Non ci tornavo da anni, e quella volta per caso mi trovai a passarci vicino. Era un quartiere dove anni prima – in un’epoca che ormai mi sembrava lontanissima – ero solito andare a suonare, in una cantina. Una zona periferica, simile probabilmente a tante altre; per me non lo era. Camminavo nel viale di tigli all’ingresso di una biblioteca da quelle parti, dove mi era capitato di dover andare, e mi venne in mente di farmi in giro fino alla vecchia sala prove. Era a qualche isolato di distanza, avevo del tempo – era tardo pomeriggio, gli impegni della giornata erano finiti. Mi incamminai quindi, senza un preciso scopo, verso quella cantina – il tizio che ci faceva suonare lì era stato sfrattato perché era senza soldi, per questo avevo smesso di frequentare la zona.
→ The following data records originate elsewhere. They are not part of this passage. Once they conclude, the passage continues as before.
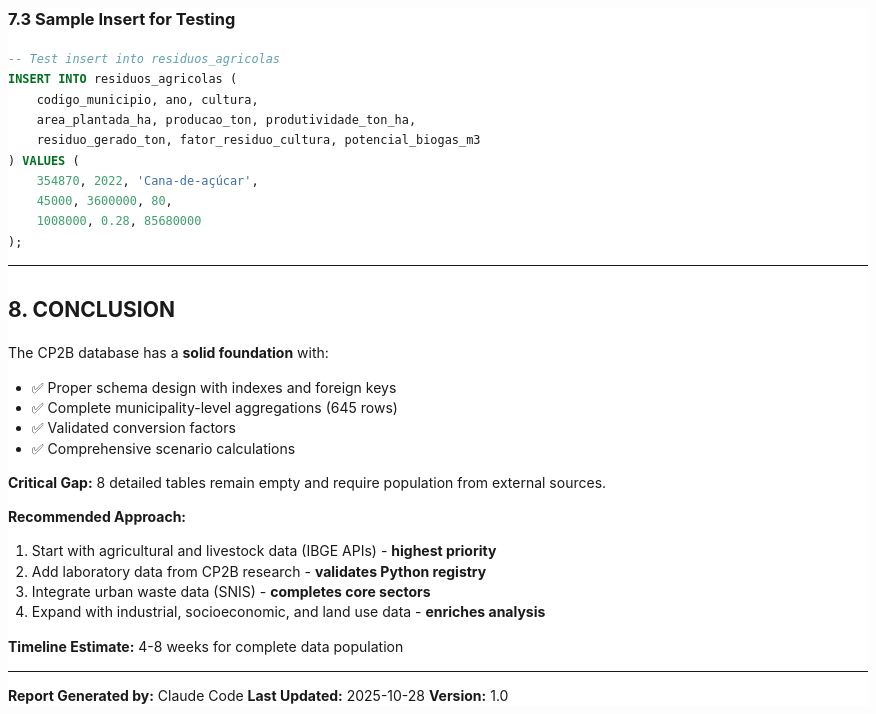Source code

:### 7.3 Sample Insert for Testing

```sql
-- Test insert into residuos_agricolas
INSERT INTO residuos_agricolas (
    codigo_municipio, ano, cultura,
    area_plantada_ha, producao_ton, produtividade_ton_ha,
    residuo_gerado_ton, fator_residuo_cultura, potencial_biogas_m3
) VALUES (
    354870, 2022, 'Cana-de-açúcar',
    45000, 3600000, 80,
    1008000, 0.28, 85680000
);
```

---

## 8. CONCLUSION

The CP2B database has a **solid foundation** with:
- ✅ Proper schema design with indexes and foreign keys
- ✅ Complete municipality-level aggregations (645 rows)
- ✅ Validated conversion factors
- ✅ Comprehensive scenario calculations

**Critical Gap:** 8 detailed tables remain empty and require population from external sources.

**Recommended Approach:**
1. Start with agricultural and livestock data (IBGE APIs) - **highest priority**
2. Add laboratory data from CP2B research - **validates Python registry**
3. Integrate urban waste data (SNIS) - **completes core sectors**
4. Expand with industrial, socioeconomic, and land use data - **enriches analysis**

**Timeline Estimate:** 4-8 weeks for complete data population

---

**Report Generated by:** Claude Code
**Last Updated:** 2025-10-28
**Version:** 1.0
Era una direzione insolita, per arrivarci. Ero abituato, una volta, a raggiungere il posto in pullman, con la pesante custodia del mio strumento accanto. Questa volta ci arrivavo a piedi, e da un’altra direzione, per una via circondata da condomini, abbastanza spoglia e monotona – questa sì, davvero uguale a mille altre. Il quartiere si era riempito di stranieri, mi sembrò: molti di più rispetto a qualche anno prima. C’era una donna dell’est che chiacchierava al cellulare, affacciata al primo piano di fronte al tramonto e ai palazzi lontani. Un uomo sulla sessantina che avrebbe potuto essere vietnamita, o comunque di quella parte del mondo; sulla porta di un’officina, con indosso una tuta blu macchiata d’olio nero, scherzava con una bambina di forse cinque anni. E infine anche un mio connazionale, anche lui intento a parlare al telefono, mentre frugava in un cassonetto estraendone lunghi cavi colorati, e qualche altro oggetto forse utile che disponeva con cura lungo il marciapiede. Aveva usato un pezzo di ferro per bloccare il coperchio del cassone e tenerlo aperto.
Raggiunsi il corso alberato dove passava il bus che una volta usavo per tornare a casa dalle prove. Dall’incrocio dove mi ero fermato riuscivo a intravedere di sbieco il parchetto di fronte all’ingresso della cantina – era, quest’ultimo, in un minuscolo cortile; una ripida rampa di cemento che scendeva verso quello che un tempo era stato indubbiamente un garage. Avevo sentito dire che adesso ci si era installata un’opera pia, o qualche stronzata simile. Il giardino pubblico lì davanti era frequentato da vecchi, da rumorosi bambini, e da qualche gruppetto di adolescenti inquieti e molesti; non c’erano giostre, non giochi come in molti giardinetti, solo certi grandi alberi che non avevo mai saputo riconoscere, una fitta siepe per confine su tre lati, e un vialetto costellato da panchine. A volte andavamo lì a fumarci uno spinello, dopo le prove più impegnative e le sedute di registrazione. Oppure mi capitava di andarci da solo, ad aspettare seduto su una panchina, quando arrivavo in anticipo e giù in cantina non c’era ancora nessuno.
Da dov’ero arrivato potevo vedere bene le cime di quegli alberi, dorate nel tramonto. Mi guardai intorno: mi venne in mente il sentiero spesso fangoso, sotto i castagni del viale, che bisognava percorrere per arrivare alla fermata più comoda, a un isolato e mezzo da lì. Ora ne avevano aggiunta una più vicina, e avevano costruito un marciapiede e una nuova pensilina, larga e lunga, col pavimento in asfalto – una volta era sterrata e così stretta che, nelle sere d’inverno, seduto alla panchina della fermata, bastava allungare i piedi e dare un calcio ai blocchi di ghiaccio che c’erano sul bordo della strada per farli finire in mezzo alla carreggiata, e vederli trasformare dall’impatto con una macchina ai settanta all’ora in nuvole cristalline effimere e brillanti, che in molto meno di un secondo si sarebbero dissolte nel buio.
Sfrecciò davanti a me un bus che mi avrebbe portato rapidamente a casa – e passava di rado. Senza pensare corsi alla fermata e salii a bordo. Non tornai mai più alla cantina.